The trades union has been pitching some guidelines that White says are aimed at ensuring more entry points for West Virginia construction workers. But he said response from state officials has been minimal.
“A lot of my members want assurances it will be fair competition, that the law of the land will be enforced. Frankly, the assurances had been less than we’d hoped for. We think a number of things can be put on paper. We have suggested a number of things,” White said.
“Our government has been really overwhelmed. I take it’s from capacity. Someone is going to be overwhelmed in this process. It’s our government. I take him at his word, and I think our governor is a big picture guy. But what specifically, we all want to know, will you do?”
Foremost, White and the union construction workers would like assurances of compliance with the West Virginia Jobs Act.
Companies that win state public improvement construction project bids have to have at least 75 percent of their workers from the local labor market, according to the West Virginia Jobs Act. Companies can have at least two employees from outside the local labor market as long as the 75 percent threshold is met.

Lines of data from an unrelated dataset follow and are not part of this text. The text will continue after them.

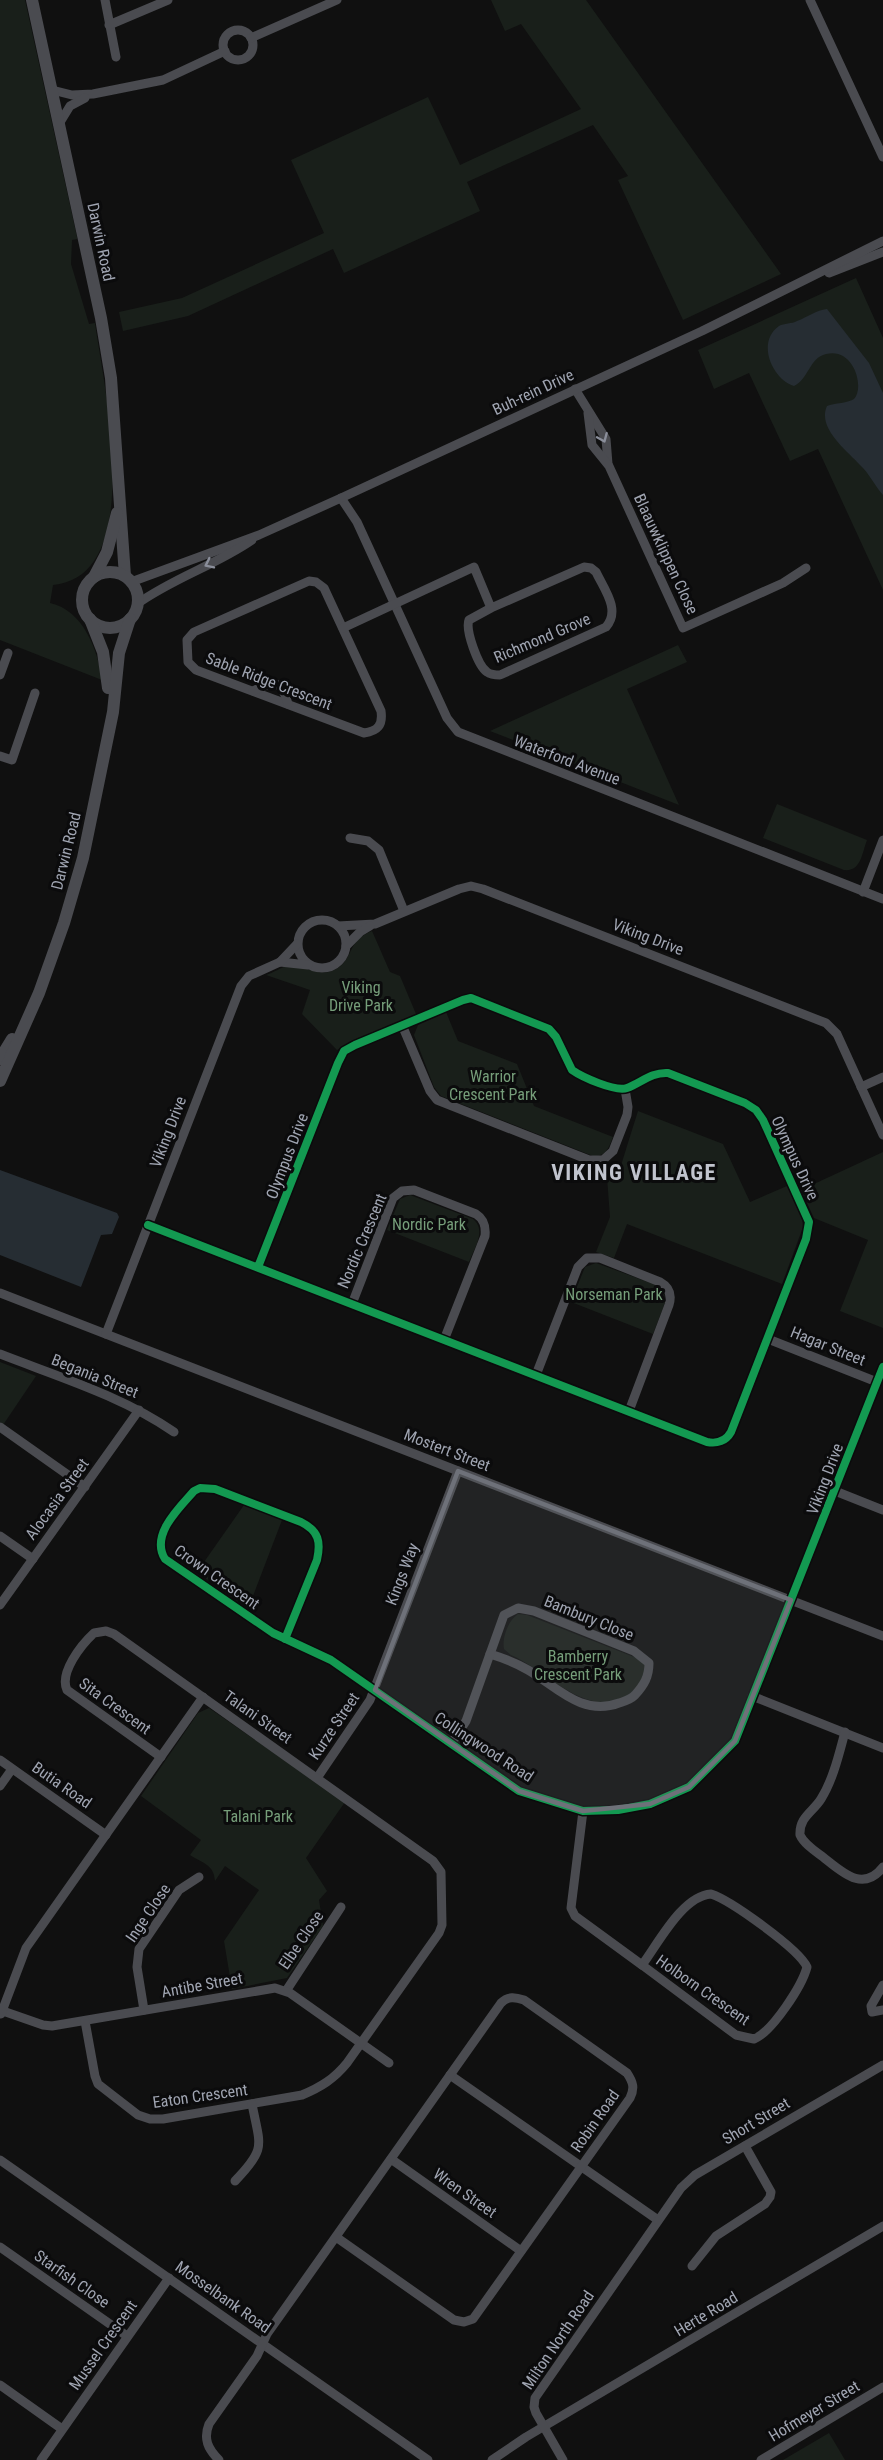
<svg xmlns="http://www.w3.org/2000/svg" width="883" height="2460" font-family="'Roboto Condensed',sans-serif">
<rect width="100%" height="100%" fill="#101010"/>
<g fill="#191f1a">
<path d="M 0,0 L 25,0 L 77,237 L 77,239 L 72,240 L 71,264 L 89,324 L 95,323 C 103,383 148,576 53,585 L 50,603 C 83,610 98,650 102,680 L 0,640 Z"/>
<path d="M 491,0 L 586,0 L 781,274 L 683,320 L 618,180 L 628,176 L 593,125 L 467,182 L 480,211 L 344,273 L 333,249 L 188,316 L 123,331 L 119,312 L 182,298 L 324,233 L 291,160 L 428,97 L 460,165 L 581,109 L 521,24 L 505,31 Z"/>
<path d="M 856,278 L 883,338 L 883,590 L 818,449 L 790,461 L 749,373 L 714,389 L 698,350 Z"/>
<path d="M 678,645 L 687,662 L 627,689 L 679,805 L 490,731 Z"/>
<path d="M 777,804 L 867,840 C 862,853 861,872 844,870 L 763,838 Z"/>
<path d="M 372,931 L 390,972 L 400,976 L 416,1014 L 349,1042 L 337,1050 L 302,1014 L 310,990 L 266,975 C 273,973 281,967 288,966 C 305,964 318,978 334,970 C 354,961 346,941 372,931 Z"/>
<path d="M 446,1012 L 458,1041 L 517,1064 L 534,1106 L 613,1137 C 609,1147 606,1157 593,1156 L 441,1096 L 434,1087 L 414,1035 L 418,1025 Z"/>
<path d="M 638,1111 L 723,1144 L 750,1202 L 787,1186 L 802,1219 L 803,1227 L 782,1284 L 627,1224 L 614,1258 L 596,1252 L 610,1217 L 607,1177 L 617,1178 Z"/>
<path d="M 883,1152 L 883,1328 L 840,1311 L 868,1240 L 814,1218 L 801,1190 Z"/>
<path d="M 410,1195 L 473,1219 C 487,1230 474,1249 469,1262 L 387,1230 L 400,1199 Z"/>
<path d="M 596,1263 L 659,1286 L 664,1291 L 665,1303 L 653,1334 L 571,1302 L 585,1267 Z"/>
<path d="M 0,1362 L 36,1376 L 3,1425 L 0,1422 Z"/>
<path d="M 244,1505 L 282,1520 L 248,1609 L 197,1572 Z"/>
<path d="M 518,1614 L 527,1615 L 639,1659 L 646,1666 C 646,1676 638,1688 630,1694 C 589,1723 545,1669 511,1655 L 504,1649 C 502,1637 508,1621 518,1614 Z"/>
<path d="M 209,1708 L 345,1802 L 306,1858 L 327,1891 L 319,1900 L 323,1926 L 287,1978 L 232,1989 L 224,1941 L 259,1890 L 225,1866 L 215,1881 C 214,1864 202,1863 190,1855 L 201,1840 L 141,1796 L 198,1713 Z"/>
<path d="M 829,2433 L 845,2460 L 783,2460 Z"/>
</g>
<g fill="#262d33">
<path d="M 827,309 L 869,363 L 883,393 L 883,495 C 875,486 869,473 860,465 C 846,450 817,428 827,406 C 834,403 849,403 854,399 C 865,388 854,347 826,354 C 809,358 809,379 794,386 C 772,379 756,342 779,326 C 784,323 792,324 797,321 C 808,317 816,310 827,309 Z"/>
<path d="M 0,1170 L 117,1213 L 119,1217 L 112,1234 L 101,1235 L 81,1287 L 0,1255 Z"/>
</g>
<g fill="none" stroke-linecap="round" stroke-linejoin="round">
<g stroke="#4a4b50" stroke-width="9">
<path d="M 105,0 L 116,57"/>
<path d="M 810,0 L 883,157"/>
<path d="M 109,25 L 168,0"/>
<circle cx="238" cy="45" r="15"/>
<path d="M 251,38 L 337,0"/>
<path d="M 52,90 L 72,95 L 93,94 L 163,80 L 225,51"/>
<path d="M 59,124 L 70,106 L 85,98"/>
<path d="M 829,273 L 883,252"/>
<path d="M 575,389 L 606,439 L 608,464"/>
<path d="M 588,413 L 592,445 L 609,466 L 683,628 L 783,583 L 806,568"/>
<path d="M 341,498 L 357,522 L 447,718 L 458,732 L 883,899"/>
<path d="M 309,581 L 316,582 L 324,588 L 381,711 C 383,725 378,731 364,733 L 196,670 L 188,662 L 187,640 L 194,632 Z"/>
<path d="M 131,582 L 259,535 L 341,498 L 702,331 L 883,241"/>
<path d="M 137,604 C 173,578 216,565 252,540"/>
<path d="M 343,628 L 474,567 L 491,608 L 469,620 C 465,630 478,666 487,672 C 491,675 495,675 500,675 L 606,627 C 621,610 604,589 596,572 L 591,568 L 584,567 L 491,608"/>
<path d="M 0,675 L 8,653"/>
<path d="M 253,691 C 274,680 281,679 288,704"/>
<path d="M 0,756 L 12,760 L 35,693"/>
<path d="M 350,838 L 368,841 L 379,850 L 404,911"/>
<path d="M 863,892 L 883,840"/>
<circle cx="322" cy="944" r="24"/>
<path d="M 338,926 L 375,924 L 459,889 L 471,886 L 483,889 L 826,1023 L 837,1034 L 883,1135"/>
<path d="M 346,946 L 360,932 L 370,926"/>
<path d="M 280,962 L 308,965"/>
<path d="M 402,1025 L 430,1091 L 437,1100 L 589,1160 L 603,1160 L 613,1151 L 627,1115 L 628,1107 L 625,1089"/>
<path d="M 861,1087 L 883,1077"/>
<path d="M 148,1225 L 707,1442 C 717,1444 726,1441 731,1432 L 806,1239 L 809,1222 L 763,1120 L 756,1110 L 745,1103 L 668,1073 C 651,1072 641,1083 627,1088 C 615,1092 582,1077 572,1070 L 556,1037 L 549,1029 L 471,998 L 463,1000 L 355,1045 L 344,1051 L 338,1063 L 258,1267"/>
<path d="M 0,1293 L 883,1636"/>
<path d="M 352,1304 L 393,1198 L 402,1191 L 414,1190 L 476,1214 C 484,1219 486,1226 485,1236 L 444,1340"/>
<path d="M 106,1334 L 241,986 L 249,976 L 280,962 L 297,944"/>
<path d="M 768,1339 L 877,1382"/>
<path d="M 0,1354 C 59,1377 122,1396 174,1432"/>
<path d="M 536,1375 L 578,1267 L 587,1258 L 600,1258 L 660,1282 C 669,1287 672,1295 669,1305 L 629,1411"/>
<path d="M 0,1427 L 85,1487"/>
<path d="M 835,1491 L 883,1510"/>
<path d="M 0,1536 L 33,1559"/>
<path d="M 0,1605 L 139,1410"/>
<path d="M 518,1608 L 534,1611 L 634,1651 L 649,1663 C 649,1677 644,1685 635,1695 C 630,1700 625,1701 619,1703 C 582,1717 556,1686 528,1670 C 516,1663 503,1658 490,1654 L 504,1615 Z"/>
<path d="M 285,1639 L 317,1560 C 321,1542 319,1531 301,1522 L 215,1489 L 200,1488 L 194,1491 C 179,1508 150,1535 165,1559 L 273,1633 L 331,1660 L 519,1791 L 583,1811 L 618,1810 L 650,1804 L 689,1787 L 735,1741 L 883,1367"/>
<path d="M 752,1696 L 883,1748"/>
<path d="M 845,1732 C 839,1754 833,1780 821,1799 C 813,1812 799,1817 800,1835 C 804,1844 815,1851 823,1857 C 842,1872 863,1893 883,1867"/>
<path d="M 451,1744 L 466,1721 L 490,1654"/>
<path d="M 0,1760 L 106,1835"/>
<path d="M 317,1778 L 370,1700 L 458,1471"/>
<path d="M 0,1786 L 12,1769"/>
<path d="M 583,1811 L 571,1908 L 575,1916 L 642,1965"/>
<path d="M 711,1894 C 730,1900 799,1949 807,1967 C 802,1986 772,2032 754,2039 L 736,2035 L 642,1965 C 658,1944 682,1896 711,1894 Z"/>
<path d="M 883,1985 L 871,2006 L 872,2012 L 883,2010"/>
<path d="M 286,1991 L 341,1907"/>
<path d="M 0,2010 L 43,2025 L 52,2026 L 275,1988 L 290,1993 L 389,2063"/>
<path d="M 144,2010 L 137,1967 L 139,1949 L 179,1890 L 199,1877"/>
<path d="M 1,2014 L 26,1948 L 203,1697"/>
<path d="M 85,2021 L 95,2076 L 98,2084 L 138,2115 L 150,2119 L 163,2119 L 302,2095 C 321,2087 334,2079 347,2063 L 439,1933 L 442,1925 L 441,1872 L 433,1861 L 114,1634 L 106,1631 L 94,1633 C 81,1645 59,1673 67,1690 L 161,1757"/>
<path d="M 450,2075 L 658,2220"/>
<path d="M 391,2159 L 521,2251"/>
<path d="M 0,2160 L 428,2460"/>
<path d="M 235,2181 C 267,2148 260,2146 252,2104"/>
<path d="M 0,2247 L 127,2336"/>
<path d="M 692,2266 L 716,2236 L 765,2204 L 770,2197 L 771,2192 L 745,2146"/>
<path d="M 0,2385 L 62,2429"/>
<path d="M 41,2460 L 169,2278"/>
<path d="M 219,2460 C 208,2449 203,2439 209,2424 L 257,2356 L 267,2334 L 501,2003 C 508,1996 515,1997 524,2000 L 627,2073 C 633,2082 635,2088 630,2098 L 473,2319 L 464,2322 L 454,2320 L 336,2237"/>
<path d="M 492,2460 L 526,2437 L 883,2226"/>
<path d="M 563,2460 L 536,2413 L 534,2407 L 535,2398 L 681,2188 L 695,2175 L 883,2065"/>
<path d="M 761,2460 L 883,2387"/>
</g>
<g stroke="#4a4b50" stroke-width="12">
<path d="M 32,0 L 101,318 L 111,378 L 125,576"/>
<circle cx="110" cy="600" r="28"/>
<path d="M 94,577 L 107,552 L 117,513"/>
<path d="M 90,619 L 103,652 L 108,688"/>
<path d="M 0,1059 L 12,1039"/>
<path d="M 0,1081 L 39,993 L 64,923 L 83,858 L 113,712 L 119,653 L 130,619"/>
</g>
<defs>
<g id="cycleway">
<path d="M 148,1225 L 707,1442 C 717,1444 726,1441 731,1432 L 806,1239 L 809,1222 L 763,1120 L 756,1110 L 745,1103 L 668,1073 C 651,1072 641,1083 627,1088 C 615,1092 582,1077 572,1070 L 556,1037 L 549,1029 L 471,998 L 463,1000 L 355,1045 L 344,1051 L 338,1063 L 258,1267"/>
<path d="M 285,1639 L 317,1560 C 321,1542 319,1531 301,1522 L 215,1489 L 200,1488 L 194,1491 C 179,1508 150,1535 165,1559 L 273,1633 L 331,1660 L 519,1791 L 583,1811 L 618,1810 L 650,1804 L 689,1787 L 735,1741 L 883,1367"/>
</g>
</defs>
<use href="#cycleway" stroke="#0b0b0c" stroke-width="11"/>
<use href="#cycleway" stroke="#139951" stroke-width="8"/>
</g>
<defs><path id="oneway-chevron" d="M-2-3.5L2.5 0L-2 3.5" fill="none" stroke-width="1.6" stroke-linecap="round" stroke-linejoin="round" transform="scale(1.5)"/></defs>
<g stroke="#8a8e9a">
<use href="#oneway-chevron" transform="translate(603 438) rotate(67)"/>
<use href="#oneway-chevron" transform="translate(209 564) rotate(154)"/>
</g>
<path fill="#6e7179" fill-opacity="0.2" stroke="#6e7179" stroke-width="4.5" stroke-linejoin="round" d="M 458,1471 L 791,1600 L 735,1741 L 689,1787 L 650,1804 L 583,1811 L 519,1791 L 375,1690 Z"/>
<g text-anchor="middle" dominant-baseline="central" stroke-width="6" stroke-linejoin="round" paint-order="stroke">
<g font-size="16" fill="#a0a5b2" stroke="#0b0b0c">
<text transform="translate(101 242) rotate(78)">Darwin Road</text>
<text transform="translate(533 392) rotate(-25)">Buh-rein Drive</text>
<text transform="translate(666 554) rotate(65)">Blaauwklippen Close</text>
<text transform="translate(542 638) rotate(-23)">Richmond Grove</text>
<text transform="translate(269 681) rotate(21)">Sable Ridge Crescent</text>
<text transform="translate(567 760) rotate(21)">Waterford Avenue</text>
<text transform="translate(66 851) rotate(-76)">Darwin Road</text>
<text transform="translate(648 937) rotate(21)">Viking Drive</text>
<text transform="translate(168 1132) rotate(-69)">Viking Drive</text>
<text transform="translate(287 1156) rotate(-69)">Olympus Drive</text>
<text transform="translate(795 1158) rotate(65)">Olympus Drive</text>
<text transform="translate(362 1241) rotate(-67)">Nordic Crescent</text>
<text transform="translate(828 1346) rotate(22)">Hagar Street</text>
<text transform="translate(95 1376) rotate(22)">Begania Street</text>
<text transform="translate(447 1450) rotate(21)">Mostert Street</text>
<text transform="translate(825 1479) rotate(-69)">Viking Drive</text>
<text transform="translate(57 1499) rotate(-54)">Alocasia Street</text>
<text transform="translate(402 1574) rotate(-69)">Kings Way</text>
<text transform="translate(217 1577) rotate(35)">Crown Crescent</text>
<text transform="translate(589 1618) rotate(22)">Bambury Close</text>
<text transform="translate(115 1706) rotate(36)">Sita Crescent</text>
<text transform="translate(258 1717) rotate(35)">Talani Street</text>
<text transform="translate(334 1726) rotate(-56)">Kurze Street</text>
<text transform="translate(484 1747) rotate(33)">Collingwood Road</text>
<text transform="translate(62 1785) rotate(35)">Butia Road</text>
<text transform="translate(148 1913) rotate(-56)">Inge Close</text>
<text transform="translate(301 1940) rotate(-56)">Elbe Close</text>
<text transform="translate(202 1985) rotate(-10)">Antibe Street</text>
<text transform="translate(703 1990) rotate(35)">Holborn Crescent</text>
<text transform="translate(200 2096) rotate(-8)">Eaton Crescent</text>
<text transform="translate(595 2121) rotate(-55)">Robin Road</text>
<text transform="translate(756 2121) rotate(-31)">Short Street</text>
<text transform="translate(465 2193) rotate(35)">Wren Street</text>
<text transform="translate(72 2279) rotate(35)">Starfish Close</text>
<text transform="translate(223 2297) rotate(35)">Mosselbank Road</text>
<text transform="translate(706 2314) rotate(-31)">Herte Road</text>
<text transform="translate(558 2340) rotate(-56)">Milton North Road</text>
<text transform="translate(103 2345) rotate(-55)">Mussel Crescent</text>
<text transform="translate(814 2411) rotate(-31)">Hofmeyer Street</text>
</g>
<g font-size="16" fill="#769e7a" stroke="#0b0b0c">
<text x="361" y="987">Viking<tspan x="361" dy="18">Drive Park</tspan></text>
<text x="493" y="1076">Warrior<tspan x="493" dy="18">Crescent Park</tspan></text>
<text x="429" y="1224">Nordic Park</text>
<text x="614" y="1294">Norseman Park</text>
<text x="578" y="1656">Bamberry<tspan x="578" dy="18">Crescent Park</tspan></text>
<text x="258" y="1816">Talani Park</text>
</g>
<g font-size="22" font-weight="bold" letter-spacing="1.5" fill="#c1c4ce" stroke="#0b0b0c">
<text x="634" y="1172">VIKING VILLAGE</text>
</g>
</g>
</svg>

“We suggest you require all bidders at the submission of their bid to submit a plan as to how they intend to comply with the West Virginia Jobs Act. That makes it front and center,” White said. “We never hear back on that suggestion.”
Another recommendation is the requirement that contractors certify that they’re up to date on all taxes due.
“Most contractors are paying everything and biding by the laws,” White said. “Cheaters can get the jobs and honest companies can not get the jobs if we don’t stay vigilant.”
And White and the construction union propose the governor require at least 10 percent of all workers on jobs be new workers — either apprentices or trainees.
“Ten percent is a reasonable number to require,” White said. “All you have to do is be drug-free, show up to work and be able. That will create opportunities for local workers who are competing against these imported workers.
“They will want to bring their own workers, and we want them to hire local workers. At least if you had a company coming from afar, the governor could say, ‘Hey at least you need to have 10 percent new workers.’ That combined with the jobs act would mean local workers.”
Specific assurances would also allow Justice to move beyond general statements of a desire for West Virginians to be hired, White said.
“That would be a great way to ensure when he’s asked the question he could say ‘I’m going to make 10 percent new workers; I’m going to enforce the West Virginia Jobs Act.'”
Although Justice has stated he would like to see the road work as a way to put West Virginians back to work, White said he would like to see evidence of a greater concerted effort by the state agencies that deal with employment.
“I think we’ve a little behind the 8-ball here. There should be a coordinated effort between Workforce, highways, to be trying to build up a pipeline of potential workers, making sure there’s a safety class recognized. You just can’t flip a switch for people either.
“I can tell you our apprenticeship programs are doing it themselves, but no one is reaching out to us in government. We’ve reached out to government and there’s not much of a response. Prep work is important. If you’re prepared your project will go smoothly and if you’re not it gets bogged down.”